> CONSIGNES:
A) Dans l'extrait sur la littérature dialectale, relevez tous les effets concomitants de la standardisation des idiomes européens à l'époque moderne.
B) Recopiez le passage de l'extrait sur la littérature dialectale depuis « Il est à noter » jusqu'à « (cf. UNESCO 2010). » inclus.

> EXTRAIT DE PAGE:
• • •

Il est à noter que les dialectes occupent une position intermédiaire entre la langue standard et les langues régionales (voir Braselmann 1999 ; Friebertshäuser 2004), ces dernières bénéficient bien souvent d’un meilleur soutien politique (grâce à la Charte européenne des langues régionales ou minoritaires ; cf. Lebsanft & Wingender 2012) et social (associations qui militent pour la défense et la promotion des langues régionales). Il n’en reste pas moins que les langues régionales sont – tout comme les dialectes – menacées (cf. UNESCO 2010).
Il convient aussi de s’interroger sur l’identité des destinataires/destinatrices et sur les différents mécanismes de communication pour proposer une analyse critique de la réception d’ouvrages rédigés en dialecte (œuvres littéraires dialectales et textes contenant des passages écrits en dialecte). Il existe de nombreuses raisons qui expliquent l’usage du dialecte dans un contexte littéraire (voir Ammon 2004), il peut répondre à l’intention de refléter la réalité sociolinguistique, de donner une impression d’authenticité ou de vraisemblance, d’offrir un cadre bucolique au récit, de créer une illusion d’oralité, de mettre en évidence le statut social d’un personnage, d’enrichir la langue d’écriture par des emprunts lexicaux, de générer la sympathie du lecteur/de la lectrice ou encore de produire un effet comique. Certains textes rédigés en dialecte supposent que le lecteur ou la lectrice ait un bon niveau de langue.
Une approche historique de la littérature dialectale offre l’opportunité de se questionner sur ses origines et sa genèse (voir Brundin 2004). L’étude des dialectes transfrontaliers et des langues régionales qui constituent un continuum linguistique s’étendant au-delà de différentes frontières nationales permettrait d’inscrire dans un cadre spatio-temporel l’analyse de ce phénomène complexe. La standardisation des idiomes européens à l’époque moderne et ses effets concomitants tels que l’abandon du dialecte, la lutte contre les régionalismes, l’hypercorrection, le purisme et le séparatisme linguistique peuvent également être analysés (voir Breuer 1978). L’étude du jeu des frontières (voir Border Studies) permet aussi de s’interroger sur la fonction des différents rôles attribués aux dialectes et aux langues dans un contexte socio-politique précis. On peut alors se demander comment le tracé des frontières influence la perception et la catégorisation des différents idiomes et quelles conséquences cela entraîne pour la littérature dialectale.
Le plurilinguisme littéraire
La mondialisation, la migration et, dans une moindre mesure, les phénomènes de digitalisation et de technicisation de la société moderne, ont suscité ces dernières années un intérêt croissant pour le plurilinguisme littéraire dans le monde de la recherche universitaire. La publication d’ouvrages tels que le Routledge Handbook of Literary Translingualism (2022) prouve que ce sujet est devenu une partie intégrante et indispensable de la réflexion scientifique moderne. Mais le plurilinguisme littéraire n’est pas un phénomène nouveau, il repose sur une longue tradition. Dans certaines cultures et dans certaines classes sociales, le plurilinguisme littéraire est quelque chose de parfaitement naturel et ne constitue nullement une exception (voir Blum- Barth 2015, p.11).

• • •

Entrées d'un jeu de données:

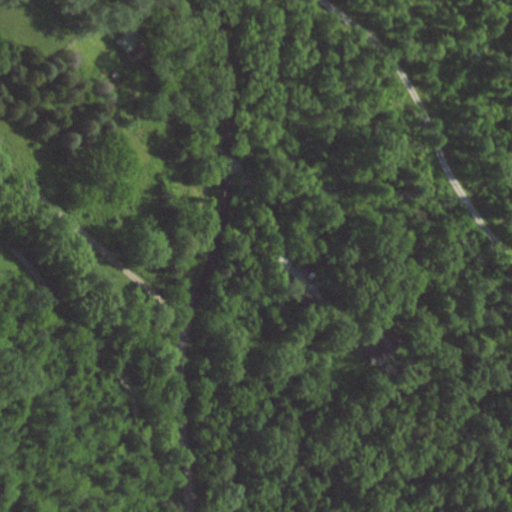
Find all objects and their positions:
building: (124, 40)
road: (430, 119)
road: (93, 241)
road: (282, 244)
road: (216, 258)
building: (380, 342)
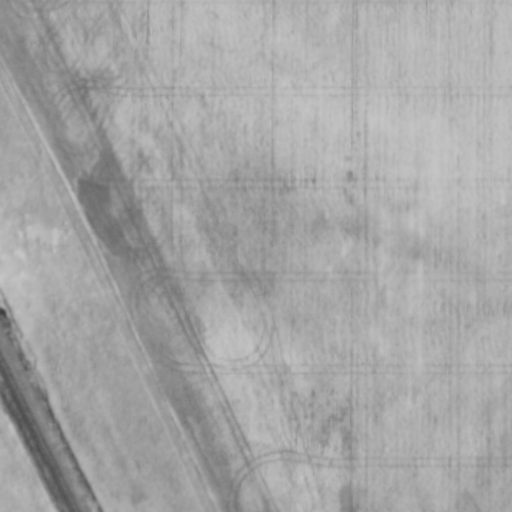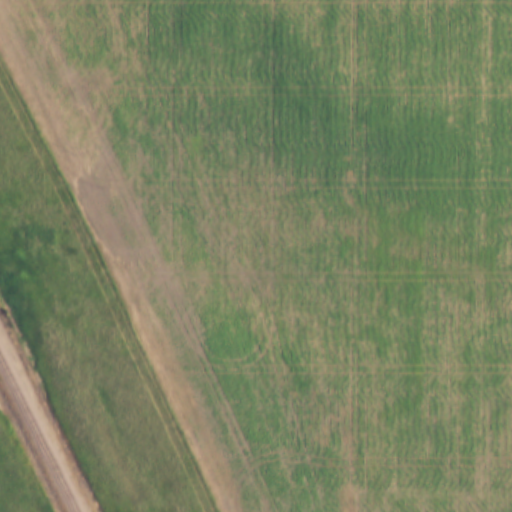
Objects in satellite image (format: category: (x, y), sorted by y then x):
railway: (37, 437)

• • •

> RÉPONSES PROPOSÉES:
A)
- l'abandon du dialecte
- la lutte contre les régionalismes
- l'hypercorrection
- le purisme
- le séparatisme linguistique

B)
Il est à noter que les dialectes occupent une position intermédiaire entre la langue standard et les langues régionales (voir Braselmann 1999 ; Friebertshäuser 2004), ces dernières bénéficient bien souvent d’un meilleur soutien politique (grâce à la Charte européenne des langues régionales ou minoritaires ; cf. Lebsanft & Wingender 2012) et social (associations qui militent pour la défense et la promotion des langues régionales). Il n’en reste pas moins que les langues régionales sont – tout comme les dialectes – menacées (cf. UNESCO 2010).